“Proibiranno anche il Natale”. Il rapporto Casey, zar inglese all'integrazione
Roma. “Chiamate Casey” è il grido che sale puntuale da Downing Street ogni volta che c’è una questione sociale da affrontare. E’ vent’anni che Dame Louise Casey riceve incarichi da governi laburisti e conservatori. Il primo fu Tony Blair, che l’avrebbe nominata “zar per le vittime di abusi”. Casey rinunciò a questo ruolo per guidare l’inchiesta sui riots di Londra del 2011. Poi, nel settembre dello scorso anno, Casey è stata chiamata dall’allora ministro Eric Pickles a investigare sugli abusi sessuali a Rotherham da parte delle gang di immigrati pachistani, con non poca connivenza da parte di politici, polizia, media.
Militante di Amnesty International, figlia della classe operaia, beniamina dei senzatetto, “una delle cento donne più influenti d’Inghilterra” secondo Woman’s Hour della Bbc, oggi Casey è “zar all’integrazione”. Hanno fatto non poco scalpore le indiscrezioni su un suo atteso rapporto che uscirà nei prossimi giorni e anticipato ieri dalla stampa inglese. Casey ha detto che le tradizioni cristiane, come la celebrazione del Natale, sono in pericolo a causa della segregazione etnica che divide la società. “Cosa abbiamo mai trovato di offensivo nel celebrare il Natale con un albero?”, ha chiesto Casey. Tradizioni messe in pericolo dal “politicamente corretto ufficiale” che un giorno, non troppo lontano, potrebbe vietare il Natale.
“Dobbiamo essere molto più audaci nel celebrare la nostra storia, il nostro patrimonio e la nostra cultura”, ha continuato Casey, che ha anche denunciato “la crescita dei tribunali della sharia in alcune comunità musulmane”. “Non è razzista dire che il ritmo e il tasso di immigrazione hanno causato un profondo cambiamento in Gran Bretagna. Un gran numero di persone deve spostarsi improvvisamente da una zona quando una scuola ha una grande popolazione di una minoranza religiosa che può cambiare il suo carattere abbastanza rapidamente”. Qualche anno fa Peter Hitchens sul Daily Mail scrisse una column dal titolo “Buon Natale! Prima che venga abolito”. Allora sembrò una boutade. Adesso è un disperato j’accuse governativo.

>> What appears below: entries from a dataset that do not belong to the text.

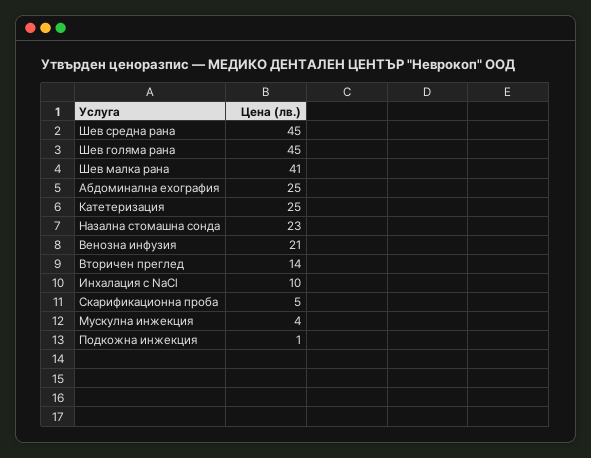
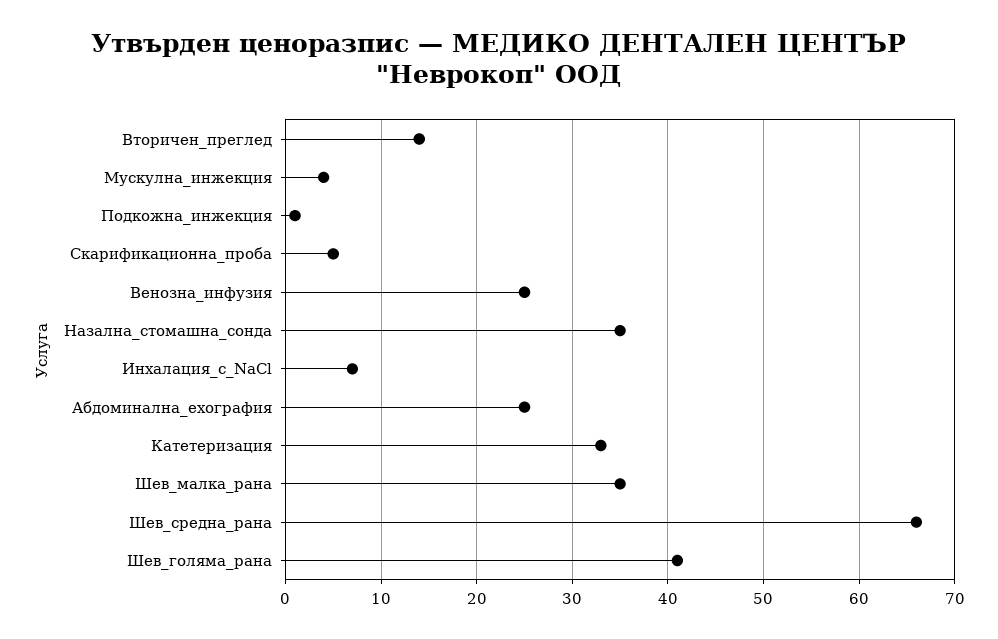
  {
-   "Шев средна рана": 45,
+   "Шев средна рана": 66,
-   "Шев голяма рана": 45,
+   "Шев голяма рана": 41,
-   "Шев малка рана": 41,
+   "Шев малка рана": 35,
    "Абдоминална ехография": 25,
-   "Катетеризация": 25,
+   "Катетеризация": 33,
-   "Назална стомашна сонда": 23,
+   "Назална стомашна сонда": 35,
-   "Венозна инфузия": 21,
+   "Венозна инфузия": 25,
    "Вторичен преглед": 14,
-   "Инхалация с NaCl": 10,
+   "Инхалация с NaCl": 7,
    "Скарификационна проба": 5,
    "Мускулна инжекция": 4,
    "Подкожна инжекция": 1
  }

Che Casey abbia ragione lo dice anche la cronaca di questi anni. E’ stato impedito alla chiesa anglicana d’Inghilterra di proiettare uno spot di sessanta secondi sulla preghiera cristiana del “Padre Nostro”. La società che gestisce la pubblicità nelle sale cinematografiche ha spiegato che lo spot potrebbe “offendere il pubblico”. Un cimitero a Burnley ha rimosso il crocifisso dal forno crematorio per non offendere chi non vi si riconosce, visto che ormai il quaranta per cento delle funzioni è riservato a persone non cristiane. Sempre per non offendere i musulmani, la Bbc ha pensato che fosse opportuno non usare più le espressioni “avanti Cristo” e “dopo Cristo”, in inglese b. C. (before Christ) e a. D. (anno Domini). Molto meglio le neutrali espressioni “Before common era” e “Common era”. Di “svilimento della base cristiana della nostra cultura, lingua e storia” ha parlato il vescovo anglicano Michael Nazir-Ali. D’altronde è a un musulmano, Aaqil Ahmed, che la Bbc ha dato l’incarico di responsabile della programmazione religiosa dell’emittente pubblica, scatenando le proteste dell’arcivescovo di Canterbury Rowan Williams.
Anche il logo della scuola cristiana a Huddersfield, che ritraeva un albero con al centro una croce, è stato sostituito questa estate da tre rami che hanno rimpiazzato il tradizionale simbolo cristiano. La stessa croce di San Giorgio è scomparsa da alcuni gate di Heathrow o dai taxi di Blackpool e Cheltenham. E anche la cittadina di Radstock, nel Somerset, ha ammainato la tradizionale bandiera con la croce per non “offendere i musulmani” su iniziativa di un consigliere laburista, che ha detto che “faceva pensare alle crociate”. L’Inghilterra si spoglia del vecchio per fare spazio al nuovo. Faranno la stessa fine “I racconti di Canterbury” di Chaucer e “Assassinio nella Cattedrale” di Eliot?